Since I never get sick, when I do get sick, like many men, I simply ignore it and refuse to acknowledge its presence in the room or even text it.

When I start sneezing, I tell my wife it must be allergies. I am, as a matter of fact, allergic to several kinds of pollen, cat fur, animal dander, instant polenta, juices that advertise that they are gluten-free, people who use the word hopefully the wrong way, joking television meteorologists and doing dishes on Tuesday nights.

When I start coughing, I tell my wife that it just must be something that got caught in my throat, like a baseball, and I’ll be fine as long as spring training starts soon.

If I have a fever, I tell my wife that the house must be too warm, I should never wear flannel underwear and we shouldn’t be living in Florida even if we are not living in Florida.

Ultimately, though, I reluctantly acknowledge that I probably have a cold. (This has happened even though I know I have taken reasonable precautions, such as frequent hand-washing, waving a garlicked chicken around my head and making fun of all those other people who have gotten sick before me.)

I refuse, however, to acknowledge that I need to do something about it.

I continue life as before, although with much more complaining.

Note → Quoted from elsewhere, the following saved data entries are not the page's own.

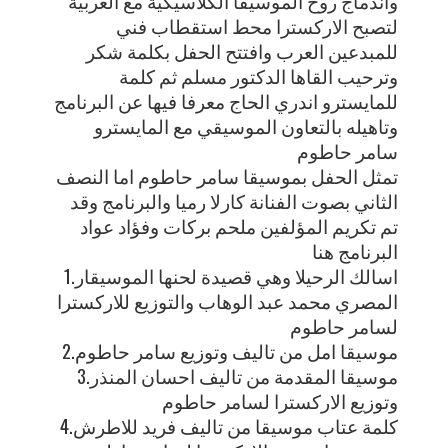
واندماج روح الموسيقا الكلاسيكية مع العربية
لتصبح الاركسترا محط استقطاب فني
للمبدعين العرب وافتتح الحفل بكلمة شكر
وترحيب القاها الدكتور مسلم ثم كلمة
للمايسترو اندري الحاج معرفا فيها عن البرنامج
وتاهيله بالتعاون الموسيقي مع المايسترو
سامر حاطوم
تمثل الحفل بموسيقا سامر حاطوم اما النصف
الثاني بصوت الفنانة كارلا رميا والبرنامج وقد
تم تكريم المؤلفين ملحم بركات وفؤاد عواد
البرنامج هنا
1.اسالك الرحيلا وهي قصيدة لحنها الموسيقار
المصري محمد عبد الوهاب والتوزيع للاركسترا
لسامر حاطوم
2.موسيقا امل من تاليف وتوزيع سامر حاطوم
3.موسيقا المقدمة من تاليف احسان المنذر
وتوزيع الاركسترا لسامر حاطوم
4.كلمة عتاب موسيقا من تاليف فريد للاطرش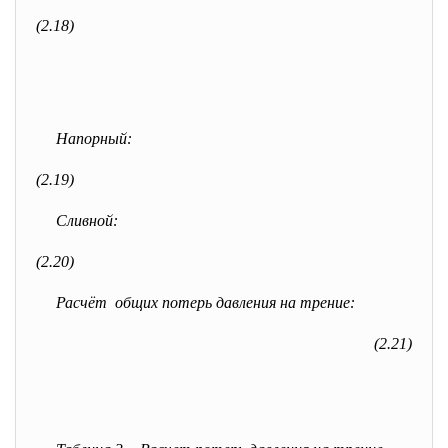
(2.18)
Напорный:
(2.19)
Сливной:
(2.20)
Расчёт общих потерь давления на трение:
(2.21)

I go out in the freezing cold and the torrential rain, in my flannels, to see if the mail has arrived, even though it’s only 9 o’clock in the morning and it’s Sunday.

My wife wants me to go to the doctor. I point out that I’m too sick to go. And, I add, the only thing the doctor’s office is going to do is force me to read old US magazine Kardashian stories in the waiting room and then confirm that yes, indeed, I have a cold and that with treatment, it should take a week to get better but without treatment it would take around seven days.

This goes on for a couple of weeks. I get better, I get worse, I get many people annoyed at me and I run out of tissues.

I finally decide I’ll go to the doctor. By the time I get an appointment and go, of course, I’m not sick anymore. I told you, I never get sick.